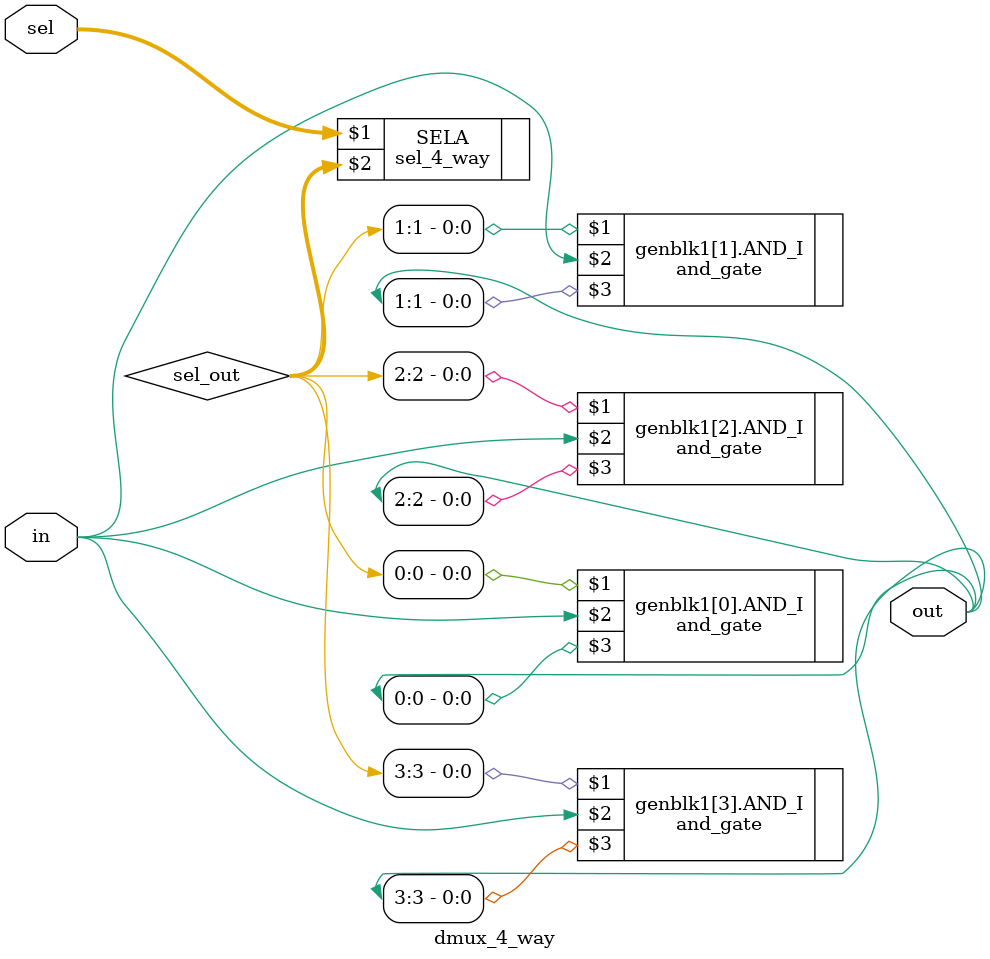
<source format=v>
module dmux_4_way (input in,
                   input [1:0] sel,
                   output [3:0] out);
    wire [3:0] sel_out;
    sel_4_way SELA (sel, sel_out);

    generate
    genvar i;
    for (i = 0; i<4; i++)
        and_gate AND_I (sel_out[i], in, out[i]);
    endgenerate
endmodule

</source>
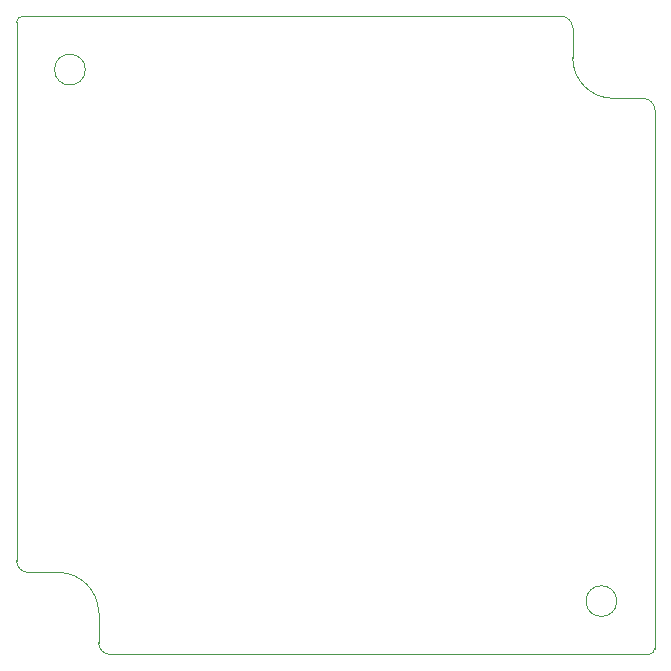
<source format=gbr>
%TF.GenerationSoftware,KiCad,Pcbnew,8.0.1-8.0.1-1~ubuntu22.04.1*%
%TF.CreationDate,2024-05-08T14:36:01-04:00*%
%TF.ProjectId,imu-splitter,696d752d-7370-46c6-9974-7465722e6b69,rev?*%
%TF.SameCoordinates,Original*%
%TF.FileFunction,Profile,NP*%
%FSLAX46Y46*%
G04 Gerber Fmt 4.6, Leading zero omitted, Abs format (unit mm)*
G04 Created by KiCad (PCBNEW 8.0.1-8.0.1-1~ubuntu22.04.1) date 2024-05-08 14:36:01*
%MOMM*%
%LPD*%
G01*
G04 APERTURE LIST*
%TA.AperFunction,Profile*%
%ADD10C,0.090000*%
%TD*%
G04 APERTURE END LIST*
D10*
X214319730Y-81849909D02*
G75*
G02*
X210889591Y-78419730I-30J3430109D01*
G01*
X163800000Y-75400000D02*
X163800000Y-120989550D01*
X209889550Y-74900000D02*
X164300000Y-74900000D01*
X164800000Y-121989550D02*
G75*
G02*
X163799950Y-120989550I0J1000050D01*
G01*
X209889550Y-74900000D02*
G75*
G02*
X210889500Y-75900000I50J-999900D01*
G01*
X171749909Y-128939459D02*
G75*
G02*
X170749941Y-127939459I-9J999959D01*
G01*
X169619730Y-79419730D02*
G75*
G02*
X167019730Y-79419730I-1300000J0D01*
G01*
X167019730Y-79419730D02*
G75*
G02*
X169619730Y-79419730I1300000J0D01*
G01*
X217839459Y-128439459D02*
X217839459Y-82849909D01*
X214619730Y-124419730D02*
G75*
G02*
X212019730Y-124419730I-1300000J0D01*
G01*
X212019730Y-124419730D02*
G75*
G02*
X214619730Y-124419730I1300000J0D01*
G01*
X163800000Y-75400000D02*
G75*
G02*
X164300000Y-74900000I499900J100D01*
G01*
X216839459Y-81849909D02*
X214319730Y-81849909D01*
X217839459Y-128439459D02*
G75*
G02*
X217339459Y-128939459I-500059J59D01*
G01*
X167319730Y-121989550D02*
G75*
G02*
X170749950Y-125419730I-30J-3430250D01*
G01*
X210889550Y-78419730D02*
X210889550Y-75900000D01*
X216839459Y-81849909D02*
G75*
G02*
X217839491Y-82849909I141J-999891D01*
G01*
X170749909Y-125419730D02*
X170749909Y-127939459D01*
X164800000Y-121989550D02*
X167319730Y-121989550D01*
X171749909Y-128939459D02*
X217339459Y-128939459D01*
M02*

</source>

***

> **What the exercise asks**
Tally the lines in the records that hold the word "source", and state only the resulting number.

> **Solution below**
4